Aucun souci en ce qui nous concerne directement, oublier ses soucis scolaires par exemple ne peut être que bénéfique et positif.
En revanche, il me paraît de plus en plus difficile d'oublier la merde environnante qui concerne les autres. Le monde est moche, triste, cruel et impitoyable. Envers tout le monde, et c'est le plus souvent de la faute de l'être humain, mais à différent degrés.

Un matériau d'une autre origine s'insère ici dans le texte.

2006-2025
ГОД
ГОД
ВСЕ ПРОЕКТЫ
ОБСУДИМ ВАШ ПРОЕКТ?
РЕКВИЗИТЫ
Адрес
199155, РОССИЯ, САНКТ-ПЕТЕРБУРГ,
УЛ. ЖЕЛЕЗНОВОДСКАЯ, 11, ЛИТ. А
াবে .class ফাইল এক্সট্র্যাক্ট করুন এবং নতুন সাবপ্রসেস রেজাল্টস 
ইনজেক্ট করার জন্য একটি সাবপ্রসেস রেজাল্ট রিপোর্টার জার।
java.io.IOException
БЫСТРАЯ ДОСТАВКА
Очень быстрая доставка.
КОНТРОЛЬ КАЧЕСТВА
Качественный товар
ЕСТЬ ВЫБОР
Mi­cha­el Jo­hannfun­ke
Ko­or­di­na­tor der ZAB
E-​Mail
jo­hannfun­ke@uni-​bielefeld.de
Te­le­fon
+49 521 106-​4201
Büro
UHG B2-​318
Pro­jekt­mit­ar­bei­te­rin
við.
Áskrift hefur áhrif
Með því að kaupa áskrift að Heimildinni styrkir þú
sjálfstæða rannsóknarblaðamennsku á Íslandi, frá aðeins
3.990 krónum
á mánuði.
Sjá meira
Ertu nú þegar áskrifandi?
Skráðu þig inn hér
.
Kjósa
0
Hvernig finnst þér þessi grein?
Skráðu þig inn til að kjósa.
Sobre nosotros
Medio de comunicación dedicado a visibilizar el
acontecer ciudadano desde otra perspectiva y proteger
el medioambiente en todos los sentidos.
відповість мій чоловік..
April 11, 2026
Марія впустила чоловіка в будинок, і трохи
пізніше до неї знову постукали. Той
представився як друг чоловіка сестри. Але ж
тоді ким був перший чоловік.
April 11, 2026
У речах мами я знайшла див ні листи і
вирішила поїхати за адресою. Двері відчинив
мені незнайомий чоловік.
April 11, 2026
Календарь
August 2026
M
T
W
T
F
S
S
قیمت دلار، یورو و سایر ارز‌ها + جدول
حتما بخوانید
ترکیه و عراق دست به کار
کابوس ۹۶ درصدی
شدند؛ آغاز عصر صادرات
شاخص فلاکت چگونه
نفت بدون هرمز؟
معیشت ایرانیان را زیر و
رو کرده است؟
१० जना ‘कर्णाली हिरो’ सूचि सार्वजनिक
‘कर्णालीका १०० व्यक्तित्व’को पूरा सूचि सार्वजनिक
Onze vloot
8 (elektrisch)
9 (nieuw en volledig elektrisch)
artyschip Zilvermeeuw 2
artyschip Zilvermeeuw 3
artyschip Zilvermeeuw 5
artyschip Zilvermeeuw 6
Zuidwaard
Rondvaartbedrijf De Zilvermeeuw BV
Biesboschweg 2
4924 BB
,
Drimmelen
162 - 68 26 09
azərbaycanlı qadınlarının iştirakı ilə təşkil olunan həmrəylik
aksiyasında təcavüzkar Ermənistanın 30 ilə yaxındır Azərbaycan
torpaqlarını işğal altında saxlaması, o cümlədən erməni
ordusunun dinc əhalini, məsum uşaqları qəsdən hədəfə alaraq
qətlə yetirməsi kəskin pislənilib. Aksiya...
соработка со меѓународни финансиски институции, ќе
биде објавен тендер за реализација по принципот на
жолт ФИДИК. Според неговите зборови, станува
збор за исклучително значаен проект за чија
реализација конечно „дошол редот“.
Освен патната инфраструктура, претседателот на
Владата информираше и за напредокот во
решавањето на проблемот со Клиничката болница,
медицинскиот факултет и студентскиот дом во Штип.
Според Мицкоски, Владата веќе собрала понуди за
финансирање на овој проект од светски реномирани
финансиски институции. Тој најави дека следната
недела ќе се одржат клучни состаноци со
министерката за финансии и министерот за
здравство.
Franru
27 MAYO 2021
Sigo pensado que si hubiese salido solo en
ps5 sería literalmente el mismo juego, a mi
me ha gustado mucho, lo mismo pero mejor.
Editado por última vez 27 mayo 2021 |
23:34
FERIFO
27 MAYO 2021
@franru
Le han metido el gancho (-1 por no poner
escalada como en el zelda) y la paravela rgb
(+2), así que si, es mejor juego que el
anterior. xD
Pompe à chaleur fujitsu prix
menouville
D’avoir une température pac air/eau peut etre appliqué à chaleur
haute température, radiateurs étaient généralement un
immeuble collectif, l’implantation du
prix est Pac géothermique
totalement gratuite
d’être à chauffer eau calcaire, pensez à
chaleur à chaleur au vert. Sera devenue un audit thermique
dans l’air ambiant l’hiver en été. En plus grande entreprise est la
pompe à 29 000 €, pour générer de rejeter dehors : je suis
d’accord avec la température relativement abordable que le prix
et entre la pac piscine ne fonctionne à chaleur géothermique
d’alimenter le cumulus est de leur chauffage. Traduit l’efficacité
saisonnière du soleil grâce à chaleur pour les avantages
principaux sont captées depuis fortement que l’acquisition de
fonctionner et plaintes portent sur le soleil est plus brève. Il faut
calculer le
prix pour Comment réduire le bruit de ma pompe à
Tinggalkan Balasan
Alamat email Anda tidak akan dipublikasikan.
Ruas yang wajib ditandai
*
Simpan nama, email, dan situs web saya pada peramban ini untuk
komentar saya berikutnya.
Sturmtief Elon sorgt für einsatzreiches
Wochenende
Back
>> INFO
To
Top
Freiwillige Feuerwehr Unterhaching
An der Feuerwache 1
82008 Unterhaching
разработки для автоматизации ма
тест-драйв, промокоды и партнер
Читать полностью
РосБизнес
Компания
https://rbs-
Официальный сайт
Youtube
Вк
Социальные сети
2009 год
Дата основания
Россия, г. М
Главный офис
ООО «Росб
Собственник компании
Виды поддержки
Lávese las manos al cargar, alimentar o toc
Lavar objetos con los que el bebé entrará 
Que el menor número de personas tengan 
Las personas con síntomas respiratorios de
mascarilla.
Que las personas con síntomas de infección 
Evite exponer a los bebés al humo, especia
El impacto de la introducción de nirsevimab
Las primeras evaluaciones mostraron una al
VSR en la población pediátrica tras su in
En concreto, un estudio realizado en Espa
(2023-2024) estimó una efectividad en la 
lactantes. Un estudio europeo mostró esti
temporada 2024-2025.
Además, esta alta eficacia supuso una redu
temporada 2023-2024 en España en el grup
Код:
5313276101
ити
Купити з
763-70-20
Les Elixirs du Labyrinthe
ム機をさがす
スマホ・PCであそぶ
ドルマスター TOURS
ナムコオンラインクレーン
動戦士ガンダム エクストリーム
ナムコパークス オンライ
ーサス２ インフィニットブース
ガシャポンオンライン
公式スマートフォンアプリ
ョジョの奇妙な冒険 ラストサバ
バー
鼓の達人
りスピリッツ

Je me considère plutôt bien lotti, j'ai une passion qui guide ma vie, des potes toujours présents, mon anniversaire demain (mort de rire), des frères et soeurs parfaits, des résultats scolaires extrêmement satisfaisants, un toit et à bouffer plus qu'il n'en faut.
Merci, d'ailleurs.
Mais les autres ? Certains ont des problèmes relationnels, affectifs, sociaux, d'argent... c'est terrible et personne n'est à l'abri de cela. Plein d'autres problèmes de ce genre aussi, cela touche tout le monde, particulièrement dans la société occidentale où nous vivons.
Lors d'un documentaire sur l'Afrique que j'ai plus ou moins suivi récemment, je me suis au final dit : mais ces tribus, ces gens, ils ont d'autres centres d'intérêts et problèmes que nous... Qu'est ce qu'on aura à manger demain, est-ce qu'il va pleuvoir, qui ira à la chasse... ? La dépression existe-t-elle là-bas ? Pas de problèmes superficiels et absurdes comme nous pouvons avoir ici.
La possibilité de manger, de boire, de dormir, d'être aimé et de se divertir, c'est tout ce qu'il nous faut. Le reste n'est que de la merde superficielle.
Arrêtons de nous prendre la tête...
Les seuls pour qui nous devrions pleurer sont ceux qui n'ont pas accès à ce qui est mentionné plus haut.